Press Release Summary:
July 8, 2014 - As part of President Obama's Climate Action Plan, Strategy to Reduce Methane Emissions, U.S. EPA is proposing updates to its air standards for new municipal solid waste (MSW) landfills. This proposal would require certain landfills to capture 2/3 of their methane and air toxics emissions by 2023 – 13% more than required currently. Also, EPA issued an Advance Notice of Proposed Rulemaking (ANPR) seeking public feedback on how and whether to update guidelines for existing landfills.
Environmental Protection Agency (EPA)
Ariel Rios Building, Washington, DC, 20460, USA
Original Press Release
EPA Proposes Updates to Reduce Methane, Other Harmful Pollution from New Landfills
Press release date: July 1, 2014
Agency also seeks public input on potential updates to guidelines for existing landfills
WASHINGTON – As part of the President’s Climate Action Plan – Strategy to Reduce Methane Emissions, the U.S. Environmental Protection Agency (EPA) is proposing updates to its air standards for new municipal solid waste (MSW) landfills. These updates would require certain landfills to capture additional landfill gas, which would reduce emissions of methane, a potent greenhouse gas, and help further reduce pollution that harms public health. The agency also is seeking broad public feedback on how and whether to update guidelines for existing landfills.
Non-hazardous waste from homes, business and institutions ends up in municipal solid waste landfills, where it decomposes and breaks down to form landfill gas, which includes carbon dioxide, a number of air toxics and methane. Methane has a global warming potential 25 times that of carbon dioxide.
“Reducing methane emissions is a powerful way to take action on climate change,” said Administrator Gina McCarthy. “This latest step from the President’s methane strategy builds on our progress to date and takes steps to cut emissions from landfills through common-sense standards.”

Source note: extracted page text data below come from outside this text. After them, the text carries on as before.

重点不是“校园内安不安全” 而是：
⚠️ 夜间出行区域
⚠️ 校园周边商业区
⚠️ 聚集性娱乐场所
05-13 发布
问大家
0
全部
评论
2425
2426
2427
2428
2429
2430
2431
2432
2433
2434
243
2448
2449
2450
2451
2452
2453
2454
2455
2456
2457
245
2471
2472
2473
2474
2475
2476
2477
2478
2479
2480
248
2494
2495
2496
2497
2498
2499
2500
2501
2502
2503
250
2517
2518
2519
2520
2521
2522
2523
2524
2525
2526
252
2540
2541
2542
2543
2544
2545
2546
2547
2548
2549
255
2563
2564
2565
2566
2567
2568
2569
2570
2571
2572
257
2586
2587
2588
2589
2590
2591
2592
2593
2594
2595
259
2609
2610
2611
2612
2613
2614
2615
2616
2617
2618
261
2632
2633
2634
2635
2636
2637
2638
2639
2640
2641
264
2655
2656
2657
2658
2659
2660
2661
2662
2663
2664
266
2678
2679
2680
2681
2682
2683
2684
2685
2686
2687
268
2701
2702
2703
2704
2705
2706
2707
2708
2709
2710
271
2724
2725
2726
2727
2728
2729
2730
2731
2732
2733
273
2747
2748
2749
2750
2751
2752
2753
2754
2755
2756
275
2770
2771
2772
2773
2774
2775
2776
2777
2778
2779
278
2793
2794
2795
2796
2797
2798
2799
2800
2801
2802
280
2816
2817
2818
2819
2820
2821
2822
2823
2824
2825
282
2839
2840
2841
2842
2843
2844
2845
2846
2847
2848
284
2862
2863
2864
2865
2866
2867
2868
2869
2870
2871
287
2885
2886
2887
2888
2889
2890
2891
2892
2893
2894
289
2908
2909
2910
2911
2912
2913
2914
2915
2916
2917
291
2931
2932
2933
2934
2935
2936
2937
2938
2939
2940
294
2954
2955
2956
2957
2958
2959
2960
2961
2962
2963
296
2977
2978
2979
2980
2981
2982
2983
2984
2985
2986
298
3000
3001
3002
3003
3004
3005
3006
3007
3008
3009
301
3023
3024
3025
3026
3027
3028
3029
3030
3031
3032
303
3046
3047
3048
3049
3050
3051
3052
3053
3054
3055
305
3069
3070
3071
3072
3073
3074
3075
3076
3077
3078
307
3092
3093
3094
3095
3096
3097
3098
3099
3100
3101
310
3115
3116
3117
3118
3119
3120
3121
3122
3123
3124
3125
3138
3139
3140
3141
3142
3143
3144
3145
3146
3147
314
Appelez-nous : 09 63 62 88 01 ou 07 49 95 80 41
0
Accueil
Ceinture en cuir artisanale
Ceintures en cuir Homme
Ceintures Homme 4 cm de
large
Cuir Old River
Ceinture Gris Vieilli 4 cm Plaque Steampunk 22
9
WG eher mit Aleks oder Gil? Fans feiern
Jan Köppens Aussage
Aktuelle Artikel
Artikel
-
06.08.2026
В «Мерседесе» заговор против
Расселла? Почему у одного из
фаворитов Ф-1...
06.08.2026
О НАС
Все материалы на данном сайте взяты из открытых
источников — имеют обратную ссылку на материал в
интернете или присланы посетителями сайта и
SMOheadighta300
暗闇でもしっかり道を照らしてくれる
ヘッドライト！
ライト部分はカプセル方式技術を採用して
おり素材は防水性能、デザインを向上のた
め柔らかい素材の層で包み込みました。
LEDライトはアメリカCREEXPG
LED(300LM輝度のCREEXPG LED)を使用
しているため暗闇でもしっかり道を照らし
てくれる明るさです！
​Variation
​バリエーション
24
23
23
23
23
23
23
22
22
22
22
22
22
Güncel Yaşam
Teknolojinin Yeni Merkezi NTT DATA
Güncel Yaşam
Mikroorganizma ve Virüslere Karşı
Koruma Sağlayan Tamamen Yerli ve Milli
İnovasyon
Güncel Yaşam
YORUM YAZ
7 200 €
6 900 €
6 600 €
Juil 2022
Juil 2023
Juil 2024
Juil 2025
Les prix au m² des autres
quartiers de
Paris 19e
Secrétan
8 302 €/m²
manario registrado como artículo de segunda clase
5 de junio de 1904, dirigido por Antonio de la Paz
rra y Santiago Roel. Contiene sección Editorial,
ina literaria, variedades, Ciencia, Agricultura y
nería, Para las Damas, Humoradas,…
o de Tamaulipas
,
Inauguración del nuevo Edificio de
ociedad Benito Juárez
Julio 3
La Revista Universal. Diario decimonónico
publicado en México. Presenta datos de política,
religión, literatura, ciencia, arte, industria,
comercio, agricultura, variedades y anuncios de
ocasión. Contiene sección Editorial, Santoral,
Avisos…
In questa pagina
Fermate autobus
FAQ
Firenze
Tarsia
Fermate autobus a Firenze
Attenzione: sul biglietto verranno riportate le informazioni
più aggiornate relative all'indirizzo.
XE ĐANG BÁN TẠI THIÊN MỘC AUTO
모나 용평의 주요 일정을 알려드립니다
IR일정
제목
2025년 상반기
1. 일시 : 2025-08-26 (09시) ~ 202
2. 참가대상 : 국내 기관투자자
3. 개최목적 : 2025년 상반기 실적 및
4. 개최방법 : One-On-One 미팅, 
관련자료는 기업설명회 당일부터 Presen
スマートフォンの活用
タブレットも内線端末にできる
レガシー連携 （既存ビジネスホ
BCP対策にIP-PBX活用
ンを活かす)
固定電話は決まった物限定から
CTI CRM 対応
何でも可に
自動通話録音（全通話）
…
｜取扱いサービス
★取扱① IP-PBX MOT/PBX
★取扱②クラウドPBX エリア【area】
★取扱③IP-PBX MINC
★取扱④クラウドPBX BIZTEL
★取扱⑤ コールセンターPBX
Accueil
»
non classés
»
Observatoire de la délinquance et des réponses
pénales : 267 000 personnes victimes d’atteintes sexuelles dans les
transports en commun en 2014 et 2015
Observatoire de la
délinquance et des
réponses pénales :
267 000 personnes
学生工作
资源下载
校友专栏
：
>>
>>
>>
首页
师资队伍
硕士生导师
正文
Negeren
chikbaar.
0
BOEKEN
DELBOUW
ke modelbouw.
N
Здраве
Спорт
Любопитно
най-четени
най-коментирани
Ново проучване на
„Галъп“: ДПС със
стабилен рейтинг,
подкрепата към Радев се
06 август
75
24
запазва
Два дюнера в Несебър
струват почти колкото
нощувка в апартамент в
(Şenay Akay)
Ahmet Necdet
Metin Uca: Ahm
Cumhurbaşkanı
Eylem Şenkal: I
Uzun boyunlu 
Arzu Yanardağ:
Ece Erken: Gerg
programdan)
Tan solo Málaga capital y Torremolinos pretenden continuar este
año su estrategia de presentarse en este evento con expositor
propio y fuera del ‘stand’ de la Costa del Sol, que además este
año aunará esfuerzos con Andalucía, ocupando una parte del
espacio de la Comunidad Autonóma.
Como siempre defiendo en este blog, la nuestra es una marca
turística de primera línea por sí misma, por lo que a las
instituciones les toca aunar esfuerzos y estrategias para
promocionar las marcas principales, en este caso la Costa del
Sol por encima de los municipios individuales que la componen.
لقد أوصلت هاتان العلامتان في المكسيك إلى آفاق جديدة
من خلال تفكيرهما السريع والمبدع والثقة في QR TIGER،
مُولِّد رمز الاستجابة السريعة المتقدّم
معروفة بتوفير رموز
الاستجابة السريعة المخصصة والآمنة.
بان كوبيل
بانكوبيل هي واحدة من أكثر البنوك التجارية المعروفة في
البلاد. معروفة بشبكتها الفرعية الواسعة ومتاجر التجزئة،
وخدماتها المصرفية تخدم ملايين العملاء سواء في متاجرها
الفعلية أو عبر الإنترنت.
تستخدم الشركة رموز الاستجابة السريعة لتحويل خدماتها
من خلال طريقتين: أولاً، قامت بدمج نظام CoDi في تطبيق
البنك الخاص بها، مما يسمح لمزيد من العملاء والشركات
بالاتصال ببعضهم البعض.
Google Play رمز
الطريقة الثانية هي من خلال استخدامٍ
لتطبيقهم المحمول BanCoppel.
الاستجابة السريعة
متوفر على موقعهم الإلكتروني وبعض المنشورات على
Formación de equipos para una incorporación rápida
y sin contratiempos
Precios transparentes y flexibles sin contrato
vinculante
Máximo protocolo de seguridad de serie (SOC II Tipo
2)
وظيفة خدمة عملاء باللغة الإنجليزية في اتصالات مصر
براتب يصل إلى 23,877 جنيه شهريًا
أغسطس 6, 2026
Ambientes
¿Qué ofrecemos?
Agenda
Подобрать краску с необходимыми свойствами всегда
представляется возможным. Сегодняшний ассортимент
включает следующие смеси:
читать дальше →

Today’s proposal would require new MSW landfills subject to the rule to begin controlling landfill gas at a lower emissions threshold than currently required. Under the proposal, landfills would capture two-thirds of their methane and air toxics emissions by 2023 – 13 percent more than required under current rules. EPA estimates the net nationwide annual costs of complying with the additional requirements in the proposed rule would be $471,000 in 2023.
Today, methane accounts for nearly 9 percent of all greenhouse gas emissions in the United States, and landfills are the third-largest source of human-related methane in the country, accounting for 18 percent of methane emissions in 2012. Regulatory and voluntary programs, including the agency’s Landfill Methane Outreach Program, have helped reduce emissions from landfills by 30 percent from 1990 to 2012. However, without additional actions, methane emissions are projected to increase through 2030.
Also today, EPA issued an Advance Notice of Proposed Rulemaking (ANPR) seeking broad public input on whether and how to update current emissions guidelines for existing landfills to further reduce their emissions, including methane. The agency is considering updating those guidelines based on a several factors, including significant changes that have occurred in the landfill industry since the original guidelines were issued in 1996. Nearly 1,000 MSW landfills in the U.S. currently are subject to either the 1996 emission guidelines for existing landfills or the 1996 NSPS for new landfills.
EPA will take public comment on the proposed performance standards updates and the ANPR for 60 days after they are published in the Federal Register. If a hearing is requested, it will be held on August 12, 2014 in Washington, D.C.